Here’s my take: clubs should leave room for other sports and for life
This is where my position is simple: club sports can be great, but they shouldn’t demand exclusivity from kids who aren’t even old enough to drive.
Multi-sport participation isn’t some cute nostalgia idea. It’s practical. It gives kids different movement patterns. Different coaching styles. Different friend groups. Different ways to compete. And maybe most importantly, it gives their brain a break from being “the soccer kid” or “the baseball kid” 24/7.

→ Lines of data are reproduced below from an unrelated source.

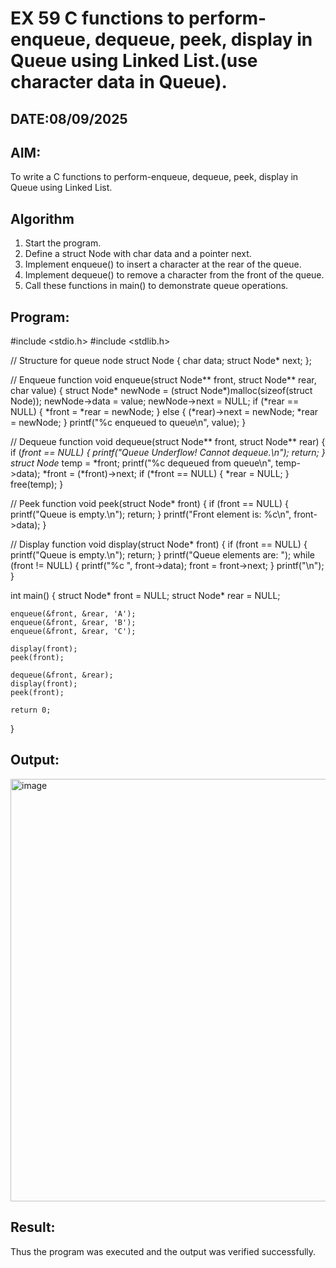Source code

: # EX 59 C functions to perform-enqueue, dequeue, peek, display in Queue using Linked List.(use character data in Queue).
## DATE:08/09/2025
## AIM:
To write a C functions to perform-enqueue, dequeue, peek, display in Queue using Linked List.

## Algorithm
1. Start the program.
2. Define a struct Node with char data and a pointer next.
3. Implement enqueue() to insert a character at the rear of the queue.
4. Implement dequeue() to remove a character from the front of the queue. 
5. Call these functions in main() to demonstrate queue operations.  

## Program:
#include <stdio.h>
#include <stdlib.h>

// Structure for queue node
struct Node {
    char data;
    struct Node* next;
};

// Enqueue function
void enqueue(struct Node** front, struct Node** rear, char value) {
    struct Node* newNode = (struct Node*)malloc(sizeof(struct Node));
    newNode->data = value;
    newNode->next = NULL;
    if (*rear == NULL) {
        *front = *rear = newNode;
    } else {
        (*rear)->next = newNode;
        *rear = newNode;
    }
    printf("%c enqueued to queue\n", value);
}

// Dequeue function
void dequeue(struct Node** front, struct Node** rear) {
    if (*front == NULL) {
        printf("Queue Underflow! Cannot dequeue.\n");
        return;
    }
    struct Node* temp = *front;
    printf("%c dequeued from queue\n", temp->data);
    *front = (*front)->next;
    if (*front == NULL) {
        *rear = NULL;
    }
    free(temp);
}

// Peek function
void peek(struct Node* front) {
    if (front == NULL) {
        printf("Queue is empty.\n");
        return;
    }
    printf("Front element is: %c\n", front->data);
}

// Display function
void display(struct Node* front) {
    if (front == NULL) {
        printf("Queue is empty.\n");
        return;
    }
    printf("Queue elements are: ");
    while (front != NULL) {
        printf("%c ", front->data);
        front = front->next;
    }
    printf("\n");
}

int main() {
    struct Node* front = NULL;
    struct Node* rear = NULL;

    enqueue(&front, &rear, 'A');
    enqueue(&front, &rear, 'B');
    enqueue(&front, &rear, 'C');

    display(front);
    peek(front);

    dequeue(&front, &rear);
    display(front);
    peek(front);

    return 0;
}

## Output:

<img width="1453" height="676" alt="image" src="https://github.com/user-attachments/assets/ae954aea-eab1-4a65-b624-cc0b21813693" />


## Result:
Thus the program was executed and the output was verified successfully.
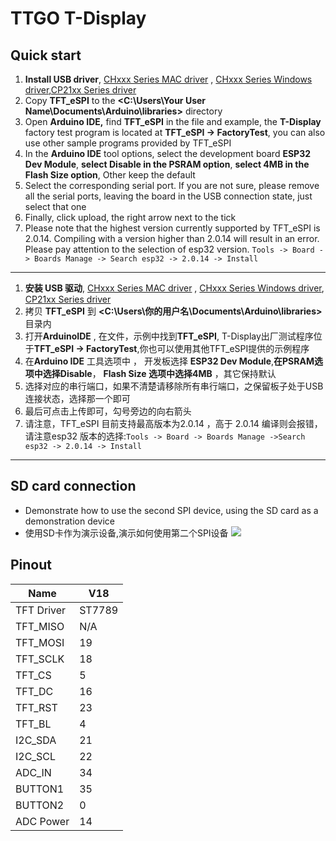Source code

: # TTGO T-Display

## Quick start

1. **Install USB driver**, [CHxxx Series MAC driver](http://www.wch-ic.com/downloads/CH34XSER_MAC_ZIP.html) , [CHxxx Series Windows driver](http://www.wch-ic.com/downloads/CH343SER_ZIP.html),[CP21xx Series driver](https://www.silabs.com/developers/usb-to-uart-bridge-vcp-drivers?tab=downloads)
2.  Copy  **TFT_eSPI**  to the  **<C:\Users\Your User Name\Documents\Arduino\libraries>**  directory
3. Open **Arduino IDE,** find **TFT_eSPI** in the file and example, the **T-Display** factory test program is located at **TFT_eSPI -> FactoryTest**, you can also use other sample programs provided by TFT_eSPI
4. In the **Arduino IDE** tool options, select the development board  **ESP32 Dev Module**, **select Disable in the PSRAM option**, **select 4MB in the Flash Size option**, Other keep the default
5. Select the corresponding serial port. If you are not sure, please remove all the serial ports, leaving the board in the USB connection state, just select that one
6. Finally, click upload, the right arrow next to the tick
7. Please note that the highest version currently supported by TFT_eSPI is 2.0.14. Compiling with a version higher than 2.0.14 will result in an error. Please pay attention to the selection of esp32 version. `Tools -> Board -> Boards Manage -> Search esp32 -> 2.0.14 -> Install`

-------------------------
1. **安装 USB 驱动**, [CHxxx Series MAC driver](http://www.wch-ic.com/downloads/CH34XSER_MAC_ZIP.html) , [CHxxx Series Windows driver](http://www.wch-ic.com/downloads/CH343SER_ZIP.html), [CP21xx Series driver](https://www.silabs.com/developers/usb-to-uart-bridge-vcp-drivers?tab=downloads)
2.  拷贝  **TFT_eSPI**  到  **<C:\Users\你的用户名\Documents\Arduino\libraries>**  目录内
3. 打开**ArduinoIDE** , 在文件，示例中找到**TFT_eSPI**, T-Display出厂测试程序位于**TFT_eSPI -> FactoryTest**,你也可以使用其他TFT_eSPI提供的示例程序
4. 在**Arduino IDE** 工具选项中 ， 开发板选择 **ESP32 Dev Module**,**在PSRAM选项中选择Disable**， **Flash Size 选项中选择4MB** ，其它保持默认 
5. 选择对应的串行端口，如果不清楚请移除所有串行端口，之保留板子处于USB连接状态，选择那一个即可
6. 最后可点击上传即可，勾号旁边的向右箭头
7. 请注意，TFT_eSPI 目前支持最高版本为2.0.14 ，高于 2.0.14 编译则会报错，请注意esp32 版本的选择:`Tools -> Board -> Boards Manage ->Search esp32 -> 2.0.14 -> Install`

-------------------------
## SD card connection
- Demonstrate how to use the second SPI device, using the SD card as a demonstration device
- 使用SD卡作为演示设备,演示如何使用第二个SPI设备
![](image/SD.jpg)

## Pinout
| Name       | V18    |
| ---------- | ------ |
| TFT Driver | ST7789 |
| TFT_MISO   | N/A    |
| TFT_MOSI   | 19     |
| TFT_SCLK   | 18     |
| TFT_CS     | 5      |
| TFT_DC     | 16     |
| TFT_RST    | 23     |
| TFT_BL     | 4      |
| I2C_SDA    | 21     |
| I2C_SCL    | 22     |
| ADC_IN     | 34     |
| BUTTON1    | 35     |
| BUTTON2    | 0      |
| ADC Power  | 14     |


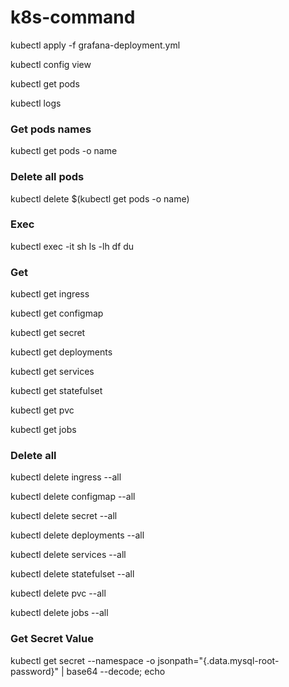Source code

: # k8s-command

kubectl apply -f grafana-deployment.yml

kubectl config view

kubectl get pods

kubectl logs <pod-name>

### Get pods names
kubectl get pods -o name

### Delete all pods
kubectl delete $(kubectl get pods -o name)

### Exec
kubectl exec -it <pod-name> sh
ls -lh
df
du

### Get
kubectl get ingress

kubectl get configmap

kubectl get secret

kubectl get deployments

kubectl get services

kubectl get statefulset

kubectl get pvc

kubectl get jobs

### Delete all
kubectl delete ingress --all

kubectl delete configmap --all

kubectl delete secret --all

kubectl delete deployments --all

kubectl delete services --all

kubectl delete statefulset --all

kubectl delete pvc --all

kubectl delete jobs --all

### Get Secret Value
kubectl get secret --namespace <pod-name> -o jsonpath="{.data.mysql-root-password}" | base64 --decode; echo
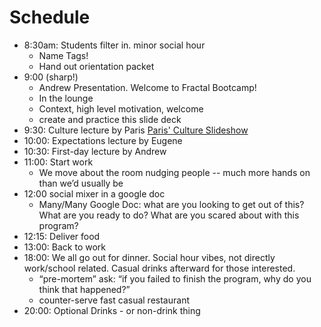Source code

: # Schedule

- 8:30am: Students filter in. minor social hour
  - Name Tags!
  - Hand out orientation packet
- 9:00 (sharp!)
  - Andrew Presentation. Welcome to Fractal Bootcamp!
  - In the lounge
  - Context, high level motivation, welcome
  - create and practice this slide deck
- 9:30: Culture lecture by Paris [Paris' Culture Slideshow](../../../slideshows/lectures/culture/slides.md)
- 10:00: Expectations lecture by Eugene
- 10:30: First-day lecture by Andrew
- 11:00: Start work
  - We move about the room nudging people -- much more hands on than we’d usually be
- 12:00 social mixer in a google doc
  - Many/Many Google Doc: what are you looking to get out of this? What are you ready to do? What are you scared about with this program?
- 12:15: Deliver food
- 13:00: Back to work
- 18:00: We all go out for dinner. Social hour vibes, not directly work/school related. Casual drinks afterward for those interested.
  - “pre-mortem” ask: “if you failed to finish the program, why do you think that happened?”
  - counter-serve fast casual restaurant
- 20:00: Optional Drinks - or non-drink thing
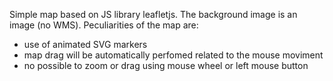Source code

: Simple map based on JS library leafletjs.
The background image is an image (no WMS).
Peculiarities of the map are:
- use of animated SVG markers
- map drag will be automatically perfomed related to the mouse moviment
- no possible to zoom or drag using mouse wheel or left mouse button
 

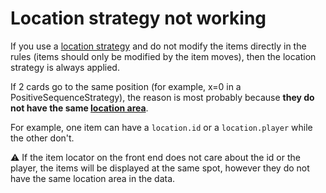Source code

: # Location strategy not working

If you use a [location strategy](features/location-strategies.md) and do not modify the items directly in the rules (items should only be modified by the item moves), then the location strategy is always applied.

If 2 cards go to the same position (for example, x=0 in a PositiveSequenceStrategy), the reason is most probably because **they do not have the same [location area](concepts/location-area.md)**.

For example, one item can have a `location.id` or a `location.player` while the other don't.

:warning: If the item locator on the front end does not care about the id or the player, the items will be displayed at the same spot, however they do not have the same location area in the data.
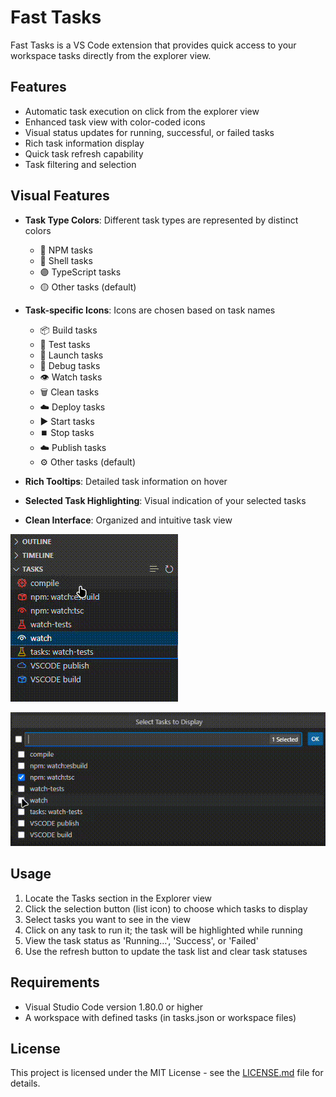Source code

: # Fast Tasks

Fast Tasks is a VS Code extension that provides quick access to your workspace tasks directly from the explorer view.

## Features

- Automatic task execution on click from the explorer view
- Enhanced task view with color-coded icons
- Visual status updates for running, successful, or failed tasks
- Rich task information display
- Quick task refresh capability
- Task filtering and selection

## Visual Features

- **Task Type Colors**: Different task types are represented by distinct colors
  - 🔴 NPM tasks
  - 🔵 Shell tasks
  - 🟣 TypeScript tasks
  - 🟡 Other tasks (default)

- **Task-specific Icons**: Icons are chosen based on task names
  - 📦 Build tasks
  - 🧪 Test tasks
  - 🚀 Launch tasks
  - 🐛 Debug tasks
  - 👁️ Watch tasks
  - 🗑️ Clean tasks
  - ☁️ Deploy tasks
  - ▶️ Start tasks
  - ⏹️ Stop tasks
  - ☁️ Publish tasks
  - ⚙️ Other tasks (default)

- **Rich Tooltips**: Detailed task information on hover
- **Selected Task Highlighting**: Visual indication of your selected tasks
- **Clean Interface**: Organized and intuitive task view

![Fast Tasks View](https://raw.githubusercontent.com/Batyan45/fast-tasks/main/images/fast-tasks-view.gif)

![Fast Tasks Check](https://raw.githubusercontent.com/Batyan45/fast-tasks/main/images/fast-tasks-check.gif)

## Usage

1. Locate the Tasks section in the Explorer view
2. Click the selection button (list icon) to choose which tasks to display
3. Select tasks you want to see in the view
4. Click on any task to run it; the task will be highlighted while running
5. View the task status as 'Running...', 'Success', or 'Failed'
6. Use the refresh button to update the task list and clear task statuses

## Requirements

- Visual Studio Code version 1.80.0 or higher
- A workspace with defined tasks (in tasks.json or workspace files)

## License

This project is licensed under the MIT License - see the [LICENSE.md](LICENSE.md) file for details.
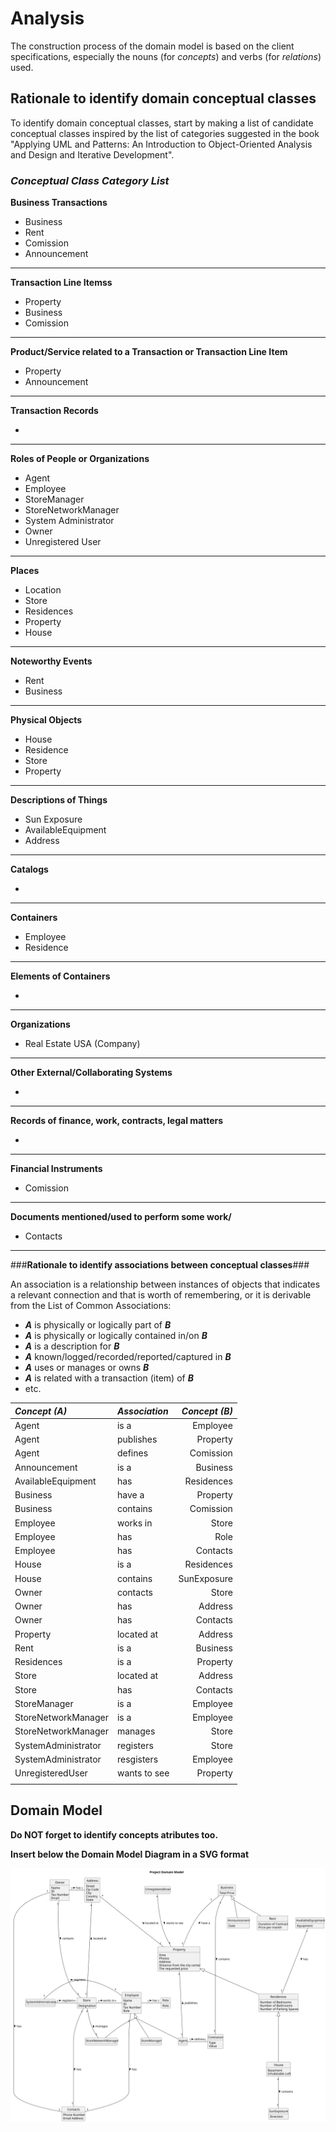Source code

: # Analysis

The construction process of the domain model is based on the client specifications, especially the nouns (for _concepts_) and verbs (for _relations_) used. 

## Rationale to identify domain conceptual classes ##
To identify domain conceptual classes, start by making a list of candidate conceptual classes inspired by the list of categories suggested in the book "Applying UML and Patterns: An Introduction to Object-Oriented Analysis and Design and Iterative Development". 


### _Conceptual Class Category List_ ###

**Business Transactions**

* Business
* Rent
* Comission
* Announcement

---

**Transaction Line Itemss**

* Property
* Business
* Comission


---

**Product/Service related to a Transaction or Transaction Line Item**

* Property
* Announcement


---


**Transaction Records**

*  

---  


**Roles of People or Organizations**

* Agent
* Employee
* StoreManager
* StoreNetworkManager
* System Administrator
* Owner
* Unregistered User


---


**Places**

* Location
* Store
* Residences
* Property
* House

---

**Noteworthy Events**

* Rent
* Business

---


**Physical Objects**

* House
* Residence
* Store
* Property


---


**Descriptions of Things**

*  Sun Exposure
* AvailableEquipment
* Address


---


**Catalogs**

*  

---


**Containers**

*  Employee
*  Residence

---


**Elements of Containers**

* 

---


**Organizations**

*  Real Estate USA (Company)

---

**Other External/Collaborating Systems**

*  


---


**Records of finance, work, contracts, legal matters**

* 

---


**Financial Instruments**

*  Comission

---


**Documents mentioned/used to perform some work/**

* Contacts
---



###**Rationale to identify associations between conceptual classes**###

An association is a relationship between instances of objects that indicates a relevant connection and that is worth of remembering, or it is derivable from the List of Common Associations: 

+ **_A_** is physically or logically part of **_B_**
+ **_A_** is physically or logically contained in/on **_B_**
+ **_A_** is a description for **_B_**
+ **_A_** known/logged/recorded/reported/captured in **_B_**
+ **_A_** uses or manages or owns **_B_**
+ **_A_** is related with a transaction (item) of **_B_**
+ etc.



| **_Concept (A)_**   | **_Association_** | **_Concept (B)_** |                                       
|:--------------------|:------------------|------------------:|
| Agent               | is a              |          Employee |
| Agent               | publishes         |          Property |
| Agent               | defines           |         Comission |
| Announcement        | is a              |          Business |
| AvailableEquipment  | has               |        Residences |
| Business            | have a            |          Property |
| Business            | contains          |         Comission |
| Employee            | works in          |             Store |
| Employee            | has               |              Role |
| Employee            | has               |          Contacts |
| House               | is a              |        Residences |
| House               | contains          |       SunExposure |
| Owner               | contacts          |             Store |
| Owner               | has               |           Address |
| Owner               | has               |          Contacts |
| Property            | located at        |           Address |
| Rent                | is a              |          Business |
| Residences          | is a              |          Property |
| Store               | located at        |           Address |
| Store               | has               |          Contacts |
| StoreManager        | is a              |          Employee |
| StoreNetworkManager | is a              |          Employee |
| StoreNetworkManager | manages           |             Store |
| SystemAdministrator | registers         |             Store |
| SystemAdministrator | resgisters        |          Employee |
| UnregisteredUser    | wants to see      |          Property |
|                     |                   |                   |                                                                                                                                                                         |                                                                                                                                                                          |

## Domain Model

**Do NOT forget to identify concepts atributes too.**

**Insert below the Domain Model Diagram in a SVG format**

![Domain Model](svg/project-domain-model.svg)



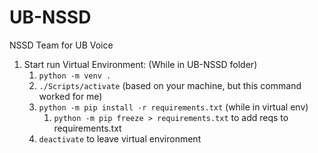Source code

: # UB-NSSD
NSSD Team for UB Voice


1. Start run Virtual Environment:  (While in UB-NSSD folder)
    1. `python -m venv .`
    2. `./Scripts/activate` (based on your machine, but this command worked for me)
    3. `python -m pip install -r requirements.txt` (while in virtual env)
        1. `python -m pip freeze > requirements.txt` to add reqs to requirements.txt 
    4. `deactivate` to leave virtual environment
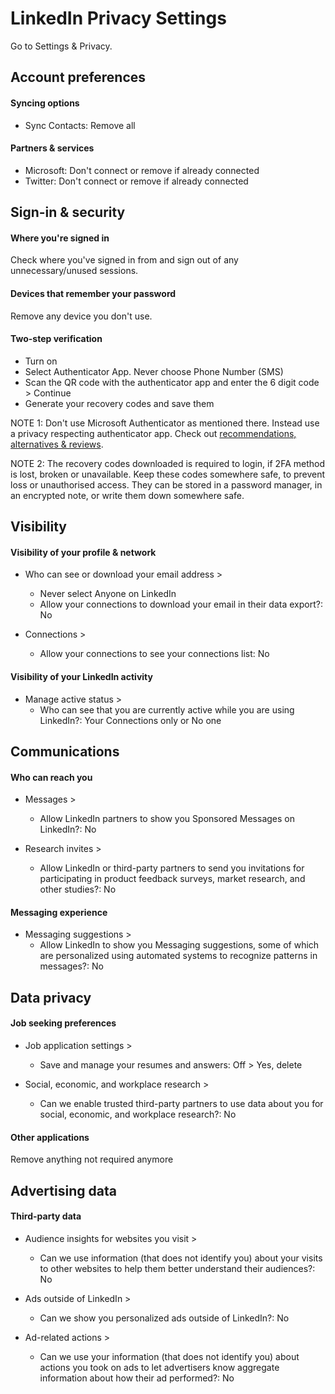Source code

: # LinkedIn Privacy Settings

Go to Settings & Privacy.


## Account preferences

#### Syncing options
- Sync Contacts: Remove all

#### Partners & services
- Microsoft: Don't connect or remove if already connected
- Twitter: Don't connect or remove if already connected



## Sign-in & security

#### Where you're signed in
Check where you've signed in from and sign out of any unnecessary/unused sessions.

#### Devices that remember your password
Remove any device you don't use.

#### Two-step verification
- Turn on
- Select Authenticator App. Never choose Phone Number (SMS)
- Scan the QR code with the authenticator app and enter the 6 digit code > Continue
- Generate your recovery codes and save them

NOTE 1: Don't use Microsoft Authenticator as mentioned there. Instead use a privacy respecting authenticator app. Check out [recommendations, alternatives & reviews](https://github.com/the-weird-aquarian/privacy-settings#recommendations-alternatives--reviews).

NOTE 2: The recovery codes downloaded is required to login, if 2FA method is lost, broken or unavailable. Keep these codes somewhere safe, to prevent loss or unauthorised access. They can be stored in a password manager, in an encrypted note, or write them down somewhere safe.



## Visibility

#### Visibility of your profile & network
- Who can see or download your email address >
  - Never select Anyone on LinkedIn
  - Allow your connections to download your email in their data export?: No

- Connections >
  - Allow your connections to see your connections list: No

#### Visibility of your LinkedIn activity
- Manage active status >
  - Who can see that you are currently active while you are using LinkedIn?: Your Connections only or No one



## Communications

#### Who can reach you
- Messages >
  - Allow LinkedIn partners to show you Sponsored Messages on LinkedIn?: No

- Research invites >
  - Allow LinkedIn or third-party partners to send you invitations for participating in product feedback surveys, market research, and other studies?: No

#### Messaging experience
- Messaging suggestions >
  - Allow LinkedIn to show you Messaging suggestions, some of which are personalized using automated systems to recognize patterns in messages?: No



## Data privacy

#### Job seeking preferences
- Job application settings >
  - Save and manage your resumes and answers: Off > Yes, delete

- Social, economic, and workplace research >
  - Can we enable trusted third-party partners to use data about you for social, economic, and workplace research?: No

#### Other applications
Remove anything not required anymore



## Advertising data

#### Third-party data
- Audience insights for websites you visit >
  - Can we use information (that does not identify you) about your visits to other websites to help them better understand their audiences?: No

- Ads outside of LinkedIn >
  - Can we show you personalized ads outside of LinkedIn?: No

- Ad-related actions >
  - Can we use your information (that does not identify you) about actions you took on ads to let advertisers know aggregate information about how their ad performed?: No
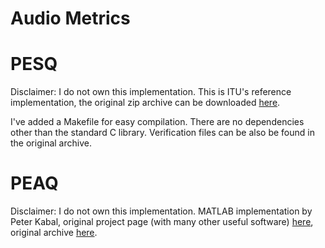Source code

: Audio Metrics
=============

PESQ
====

Disclaimer: I do not own this implementation. This is ITU's reference
implementation, the original zip archive can be downloaded
[here](http://www.itu.int/rec/T-REC-P.862/en). 

I've added a Makefile for easy compilation. There are no dependencies other
than the standard C library. Verification files can be also be found in the
original archive.


PEAQ
====

Disclaimer: I do not own this implementation. MATLAB implementation by Peter
Kabal, original project page (with many other useful software)
[here](http://www-mmsp.ece.mcgill.ca/Documents/Software/), original archive
[here](http://www-mmsp.ece.mcgill.ca/Documents/Downloads/PQevalAudio/PQevalAudio-v1r0.tar.gz).
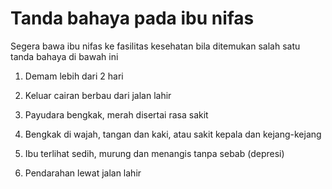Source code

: # Tanda bahaya pada ibu nifas

Segera bawa ibu nifas ke fasilitas kesehatan bila ditemukan salah satu tanda bahaya di bawah ini

1. Demam lebih dari 2 hari

2. Keluar cairan berbau dari jalan lahir

3. Payudara bengkak, merah disertai rasa sakit

4. Bengkak di wajah, tangan dan kaki, atau sakit kepala dan kejang-kejang

5. Ibu terlihat sedih, murung dan menangis tanpa sebab (depresi)

6. Pendarahan lewat jalan lahir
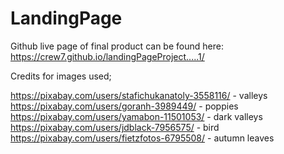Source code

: # LandingPage



Github live page of final product can be found here: https://crew7.github.io/landingPageProject.....1/

Credits for images used;

https://pixabay.com/users/stafichukanatoly-3558116/ - valleys
https://pixabay.com/users/goranh-3989449/ - poppies
https://pixabay.com/users/yamabon-11501053/ - dark valleys
https://pixabay.com/users/jdblack-7956575/ - bird
https://pixabay.com/users/fietzfotos-6795508/ - autumn leaves
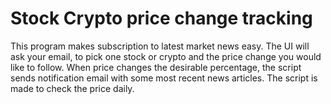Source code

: # Stock Crypto price change tracking
 This program makes subscription to latest market news easy. The UI will ask your email, to pick one stock or crypto and the price change you would like to follow.
 When price changes the desirable percentage, the script sends notification email with some most recent news articles. The script is made to check the price daily.
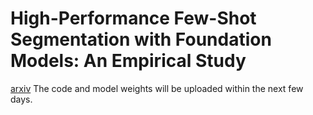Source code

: # High-Performance Few-Shot Segmentation with Foundation Models: An Empirical Study
[arxiv](https://arxiv.org/pdf/2409.06305)
The code and model weights will be uploaded within the next few days.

Even if your child eventually specializes later, many families find that early variety keeps sports fun longer and helps kids avoid the mental fatigue that comes from playing the same sport year-round without a true pause.
And life matters too. Family trips matter. A weekend off matters. Sleep matters. School concerts matter. Free play matters. The stuff that doesn’t show up on a stat sheet still shapes the kid.
A club that can’t tolerate that is not building athletes—it’s building exhaustion.
A quick gut-check for parents: when does “commitment” become “too much”?
If you’re trying to figure out whether club sports is helping your child or slowly draining them, here are a few questions that cut through the noise:
Does my kid still enjoy the sport when nobody’s watching?
Do they bounce back after a bad game, or do they carry stress all week?
Are we constantly in conflict as a family about the schedule?
Is my child dealing with nagging pain that never fully resolves?
Would my kid be happier if we pulled back 10–20%?
You don’t need to answer those perfectly. But if reading those questions makes your stomach drop a little… that’s useful information.
And here’s the other truth: it’s okay to adjust. You’re not quitting. You’re calibrating.
A quick message to clubs (and coaches): balance isn’t anti-competitive
Some coaches worry that if they allow too much flexibility, they’ll lose their edge. I get it. Competitive environments are real. But “balanced” does not mean “soft.” It means “sustainable.”
The irony is that sustainable athletes often outperform burned-out athletes over time. They stay healthier. They keep improving. They actually want to train. They don’t disappear at 13 because the sport stopped being fun.
If club sports wants to be the best version of itself, the win isn’t just developing better athletes. It’s developing athletes who still love the game three years from now.